Texte fourni:
* * *
Le Gabon protège la planète. Et alors ?

Faire de la forêt gabonaise non plus un emblème moral, mais un véritable actif géopolitique. La beauté des arbres ne paie plus les factures, en effet. Dans les coulisses de la diplomatie climatique, le Gabon s’est longtemps drapé dans sa vertu écologique, attendant une reconnaissance qui ne vient pas. Entre multilatéralisme agonisant et retour du rapport de force, Adrien NKoghe-Mba* place la puissance publique gabonaise face au miroir brisé des bonnes intentions. Sa proposition ? Transmuter l’or vert gabonais en arme géopolitique. Finies les suppliques, place à la négociation froide. Un manifeste pour que la forêt cesse d’être simplement admirée, mais enfin respectée.

Le Gabon n’a pas besoin d’être un élève modèle. Il doit devenir un acteur stratégique, souverain et exigeant. © GabonReview
Il y a une phrase que j’ai entendue mille fois dans les couloirs des grandes conférences climat : «Le Gabon est un élève modèle. Il protège ses forêts. Il absorbe plus de carbone qu’il n’en émet.» Et chaque fois, je me dis la même chose : et alors ?
Soyons honnêtes. Le monde d’aujourd’hui ne récompense plus les bons élèves. Il récompense les pays stratégiques. Ceux qui parlent la langue du pouvoir, pas de la vertu.
* * *
Activité A: D'après le texte sur la forêt gabonaise, quels pays le monde d'aujourd'hui récompense-t-il ?
Activité B: Rédigez, s'il vous plaît, la suite du texte sur la forêt gabonaise en repartant de sa dernière phrase.
La liste ci-dessous n'a aucun rôle dans cet exercice.

Matériel recueilli:
* * *
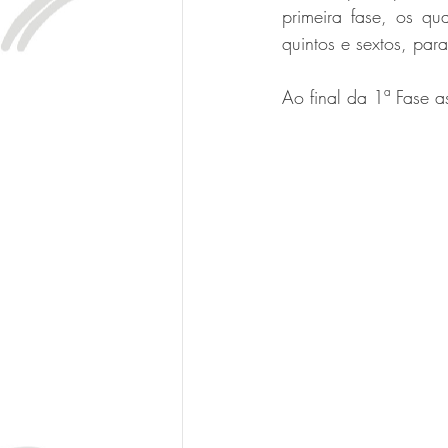
primeira fase, os qu
quintos e sextos, par
Ao final da 1ª Fase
* * *
Zone de réponse A: Les pays stratégiques, ceux qui parlent la langue du pouvoir, pas de la vertu.

Zone de réponse B:
Pendant des années, des pays comme le Gabon ont cru que leur exemplarité environnementale leur vaudrait une reconnaissance automatique : financements, partenariats, prestige. Mais voici la dure vérité : ce monde-là n’existe plus. Il s’est effrité avec l’arrivée de Trump II et la fin du multilatéralisme annoncé ; il s’est dilué dans la montée du chacun-pour-soi ; il s’est évaporé dans le brouillard de la relance des dépenses militaires des pays européens.
Aujourd’hui, la planète est gouvernée par des intérêts froids, des calculs d’influence, et une géopolitique où les forêts ne valent rien si elles ne sont pas valorisées comme un levier de puissance. Le Gabon attend qu’on le récompense pour avoir préservé sa nature. Mais personne ne paie pour des bonnes intentions dans un monde en crise.
C’est pour cela que je lance cet appel : il est temps de changer de narratif.
Le Gabon n’a pas besoin d’être un élève modèle. Il doit devenir un acteur stratégique, souverain et exigeant. Il ne doit plus supplier pour de l’aide climatique. Il doit facturer pour un service vital à l’humanité : celui de maintenir les forêts debout dans un monde qui s’effondre.
Et cela change tout.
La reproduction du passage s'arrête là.